— TEXT SECTION —
━━━━━━━━━━━━━━━━━━━━━━━━━━━━━━
BootstrapDao is a simple DAO EJB which will persist the data for us. We'll get to it in a moment. Normally I would inject the EJB using @EJB of course but this gives me a chance to demonstrate looking up a local EJB resource under JEE6 / EJB 3.1. I deploy my EJB in a war module called testapp-web.war that is not part of an EAR, hence the JNDI name.

To make it more complete, here are other conventions. In these conventions assume that the following is the case:

EAR name: myapp.ear
WAR name: testapp-web.war
Bean name: TestBean
Local interface: myapp.TestBeanLocal
Remote interface: myapp.TestBeanRemote

CaseJNDI name
Only war, no interfacejava:global/testapp-web/TestBean
Ear, war, no interfacejava:global/myapp/testapp-web/TestBean
Ear, war, both interfaces, local interface lookupjava:global/myapp/testapp-web/TestBean!myapp.TestBeanLocal
Ear, war, both interfaces, remote interface lookupjava:global/myapp/testapp-web/TestBean!myapp.TestBeanRemote


This list has two basic patterns.

- short notation, which is the JNDI name without the business interface part (!package.InterfaceClass). This JNDI name will be created if you have no business interface or only one.
- the full notation, which includes the business interface. Which one (local/remote) exists depends on if you have business interfaces bound to your EJB of course.

These bindings are according to the JEE6 specification; they should work and be the same on all JEE6 complaint servers (Glassfish 3+, JBoss 6+, Weblogic 12+, Websphere 8+, Geronimo 3+). If you keep the loglevel on INFO, JBoss 7 will actually log all the possible JNDI names of any given EJB in your project. You can also lookup the JNDI context through the server management interface though.

The @WebListener annotation is a new feature of the JEE6 specification. You no longer need to define such resources in the web.xml, oh glory. The same for filters (@WebFilter) and servlets (@WebServlet).

In any case, the code above also protects against the context being initialized multiple times for whatever reason. The database only needs to be initialized once.


Adding bootstrap data

This unfortunately is the (really) boring part of the job. To insert data you must do boring inserts. To do boring inserts in a pure Java database with entity relationships, the easiest way is to simply create objects and persist them. For that we need an active transaction, hence we do it in a DAO EJB.

public void persistTestData(){
  
  UserGroup group = new UserGroup("myusergroup");
  em.persist(group);

  User user1 = new User("gimby", "username", "password", group, "gimby@somewhere.cm", true);

  User user2 = new User("someone", "username", "password", group, "someone@somewhere.cm", false);

  em.persist(user1);
  em.persist(user2);

  // etc. etc.
}

As said, boring code. But you'll only need to maintain it for as long as you have your prototype setup, it won't haunt you forever. Given that fact I would just bite the bullet and do it the simple way.
━━━━━━━━━━━━━━━━━━━━━━━━━━━━━━
— WORK REQUEST A —
Quote the EJB excerpt word for word, starting at "This list has" and ending at "EJB of course.".
— WORK REQUEST B —
In the EJB excerpt, which server logs every possible JNDI name of an EJB when the log level stays on INFO?

[Stored records]
━━━━━━━━━━━━━━━━━━━━━━━━━━━━━━
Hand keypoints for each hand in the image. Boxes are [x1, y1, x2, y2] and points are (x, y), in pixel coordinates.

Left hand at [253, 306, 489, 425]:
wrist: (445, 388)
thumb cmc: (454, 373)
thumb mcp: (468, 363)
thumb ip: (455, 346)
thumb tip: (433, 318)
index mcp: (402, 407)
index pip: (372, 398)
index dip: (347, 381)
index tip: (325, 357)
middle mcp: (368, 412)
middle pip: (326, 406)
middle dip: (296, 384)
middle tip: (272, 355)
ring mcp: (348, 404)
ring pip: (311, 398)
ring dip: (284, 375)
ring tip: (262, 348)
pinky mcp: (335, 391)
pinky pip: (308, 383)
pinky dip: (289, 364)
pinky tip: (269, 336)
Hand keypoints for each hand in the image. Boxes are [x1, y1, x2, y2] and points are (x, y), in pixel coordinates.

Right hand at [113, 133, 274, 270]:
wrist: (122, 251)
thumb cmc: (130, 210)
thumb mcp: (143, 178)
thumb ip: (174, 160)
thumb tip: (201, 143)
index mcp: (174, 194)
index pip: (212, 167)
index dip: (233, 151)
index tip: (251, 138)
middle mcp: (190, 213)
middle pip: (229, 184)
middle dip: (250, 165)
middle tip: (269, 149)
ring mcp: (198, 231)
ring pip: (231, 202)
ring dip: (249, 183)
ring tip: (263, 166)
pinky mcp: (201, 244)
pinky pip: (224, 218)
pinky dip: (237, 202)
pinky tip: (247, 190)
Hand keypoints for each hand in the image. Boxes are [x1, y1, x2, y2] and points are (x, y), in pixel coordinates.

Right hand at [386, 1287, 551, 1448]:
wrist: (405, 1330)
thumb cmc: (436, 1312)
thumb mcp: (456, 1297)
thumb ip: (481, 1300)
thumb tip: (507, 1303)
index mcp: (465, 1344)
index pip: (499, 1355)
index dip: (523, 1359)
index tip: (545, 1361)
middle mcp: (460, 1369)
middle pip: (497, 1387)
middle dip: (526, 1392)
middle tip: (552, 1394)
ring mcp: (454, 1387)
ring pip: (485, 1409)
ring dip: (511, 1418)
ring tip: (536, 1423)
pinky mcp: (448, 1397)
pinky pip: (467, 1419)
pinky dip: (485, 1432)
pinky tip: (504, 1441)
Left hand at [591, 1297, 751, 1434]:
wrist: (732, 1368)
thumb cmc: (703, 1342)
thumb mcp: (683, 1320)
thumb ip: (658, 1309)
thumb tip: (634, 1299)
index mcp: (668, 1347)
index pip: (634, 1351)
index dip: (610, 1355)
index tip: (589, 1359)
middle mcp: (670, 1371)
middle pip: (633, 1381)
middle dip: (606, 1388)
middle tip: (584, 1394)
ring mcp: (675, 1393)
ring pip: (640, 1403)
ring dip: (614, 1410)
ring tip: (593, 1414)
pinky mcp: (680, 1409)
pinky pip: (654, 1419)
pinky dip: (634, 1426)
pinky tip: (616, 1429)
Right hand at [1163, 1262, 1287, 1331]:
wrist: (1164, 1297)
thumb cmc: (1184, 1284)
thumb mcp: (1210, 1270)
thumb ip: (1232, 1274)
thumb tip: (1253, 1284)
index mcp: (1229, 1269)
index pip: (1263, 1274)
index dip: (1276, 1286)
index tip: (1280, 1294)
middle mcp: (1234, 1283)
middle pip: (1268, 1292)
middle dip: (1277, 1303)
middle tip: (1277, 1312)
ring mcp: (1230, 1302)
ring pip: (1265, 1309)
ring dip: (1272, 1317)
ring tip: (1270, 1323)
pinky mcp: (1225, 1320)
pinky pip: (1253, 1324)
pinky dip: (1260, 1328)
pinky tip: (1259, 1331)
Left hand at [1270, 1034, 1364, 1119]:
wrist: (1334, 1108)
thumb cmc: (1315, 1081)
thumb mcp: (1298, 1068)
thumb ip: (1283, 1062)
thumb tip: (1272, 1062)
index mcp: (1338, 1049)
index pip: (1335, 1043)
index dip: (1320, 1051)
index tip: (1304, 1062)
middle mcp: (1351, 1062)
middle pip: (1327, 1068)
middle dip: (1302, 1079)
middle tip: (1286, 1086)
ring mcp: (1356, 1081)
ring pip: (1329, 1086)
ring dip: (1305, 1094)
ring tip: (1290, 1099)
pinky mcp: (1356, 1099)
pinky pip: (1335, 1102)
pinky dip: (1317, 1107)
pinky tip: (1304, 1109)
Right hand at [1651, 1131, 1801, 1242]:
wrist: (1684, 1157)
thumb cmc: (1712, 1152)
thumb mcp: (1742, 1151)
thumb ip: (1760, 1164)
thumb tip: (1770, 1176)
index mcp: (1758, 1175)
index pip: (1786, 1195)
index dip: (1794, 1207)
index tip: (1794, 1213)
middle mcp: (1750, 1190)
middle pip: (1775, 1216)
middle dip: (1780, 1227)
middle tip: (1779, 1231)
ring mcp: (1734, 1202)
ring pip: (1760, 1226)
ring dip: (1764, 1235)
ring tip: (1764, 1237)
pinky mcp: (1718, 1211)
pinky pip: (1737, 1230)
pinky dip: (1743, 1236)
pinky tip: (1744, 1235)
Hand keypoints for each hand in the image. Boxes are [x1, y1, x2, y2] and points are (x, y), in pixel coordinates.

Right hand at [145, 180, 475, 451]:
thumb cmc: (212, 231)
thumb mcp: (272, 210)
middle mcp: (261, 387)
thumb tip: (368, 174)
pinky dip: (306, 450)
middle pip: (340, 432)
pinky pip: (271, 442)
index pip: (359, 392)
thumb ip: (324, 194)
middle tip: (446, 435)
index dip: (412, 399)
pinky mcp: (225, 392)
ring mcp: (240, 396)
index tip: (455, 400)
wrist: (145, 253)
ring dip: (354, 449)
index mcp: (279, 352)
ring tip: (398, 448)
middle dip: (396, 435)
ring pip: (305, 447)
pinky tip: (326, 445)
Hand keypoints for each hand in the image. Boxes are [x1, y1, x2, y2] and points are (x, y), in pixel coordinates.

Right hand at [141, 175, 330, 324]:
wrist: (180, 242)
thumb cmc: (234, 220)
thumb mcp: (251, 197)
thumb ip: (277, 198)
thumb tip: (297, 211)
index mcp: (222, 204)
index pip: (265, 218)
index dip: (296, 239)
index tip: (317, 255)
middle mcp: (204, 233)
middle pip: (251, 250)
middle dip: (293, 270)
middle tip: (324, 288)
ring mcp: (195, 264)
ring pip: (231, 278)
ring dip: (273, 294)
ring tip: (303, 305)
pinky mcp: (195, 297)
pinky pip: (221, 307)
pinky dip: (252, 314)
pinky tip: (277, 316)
━━━━━━━━━━━━━━━━━━━━━━━━━━━━━━
— EXERCISE SOLUTION A —
This list has two basic patterns.

- short notation, which is the JNDI name without the business interface part (!package.InterfaceClass). This JNDI name will be created if you have no business interface or only one.
- the full notation, which includes the business interface. Which one (local/remote) exists depends on if you have business interfaces bound to your EJB of course.

— EXERCISE SOLUTION B —
JBoss 7